I know what your thinking. You think that because this monkey is confined in a cage of wire mesh that you are safe. But you are completely wrong. The symbol on this card actually tells us the folly of this logic and i will explain here briefly. Never trust a caged monkey; they are always plotting their escape and your demise.
While the pictures these wildlife fact cards provide may present innocuous views of animals, hiding their vicious nature from our naive and civilized contemporary existence, they are informative in a symbolic sense. If you look at the upper-left-hand corner there is a squared-circle symbolizing a logical fallacy.
Squaring the circle has been one of the great challenges of the mathematics community. The simple gist of it is to find an equation that can convert the area of a circle perfectly to the exact area of a square of the same size and proportion.

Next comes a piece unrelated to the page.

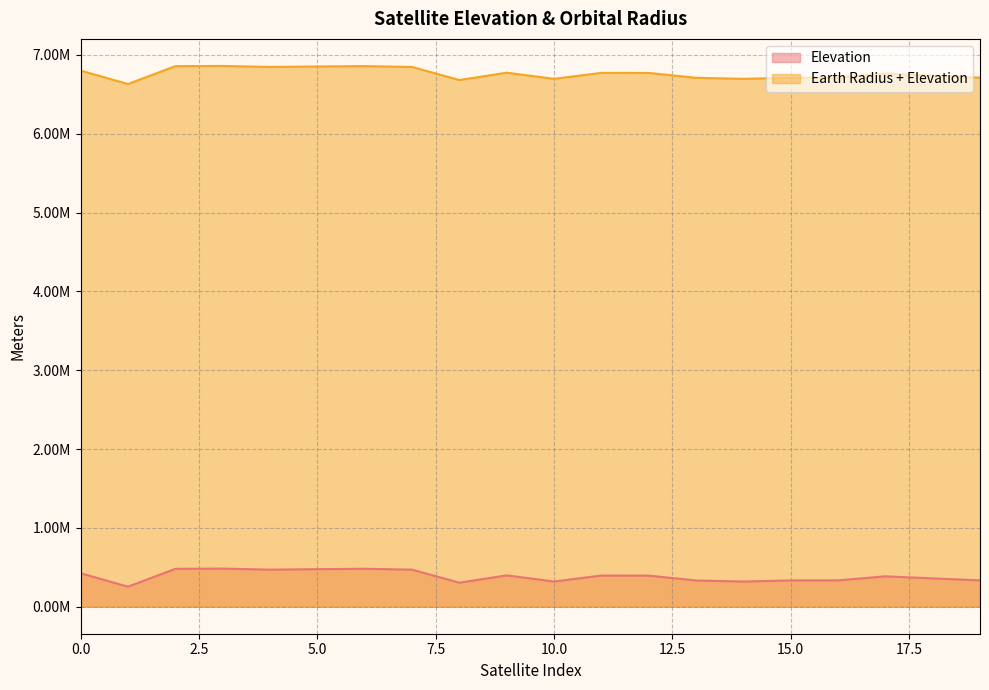

True or false: Earth Radius + Elevation and Elevation intersect in this chart.

False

While visually this seems like it would be possible, the nature curves, numbers, and geometry, and infinities does not allow this to happen and the non-repeating nature of pi makes this the mathematical equivalent of a perpetual motion machine essentially rendering it a pursuit of fringe mathematicians who come up with long unprovable theorems that never stand the test of time.
Think of this evil monkey with in the wire mesh cage with the strange French name in much the same way. Oh, you might think that you are safe nearby. You might think that you have been convinced by some lunatic fringe element via the interweb that convinced you that said evil monkey was not that evil and that the circle could actually be squared. Ergo, everything is fine.
But of course you would be making a deadly error.
The other symbols have use as well and serve as other less direct warnings if you know how to read them properly. The Palm Tree shows preferences of environment in this case a desire to be in places with palm trees like Vallejo, California. The Udder as mentioned earlier means that you can milk this animal for dairy products; but do so only at your own risk.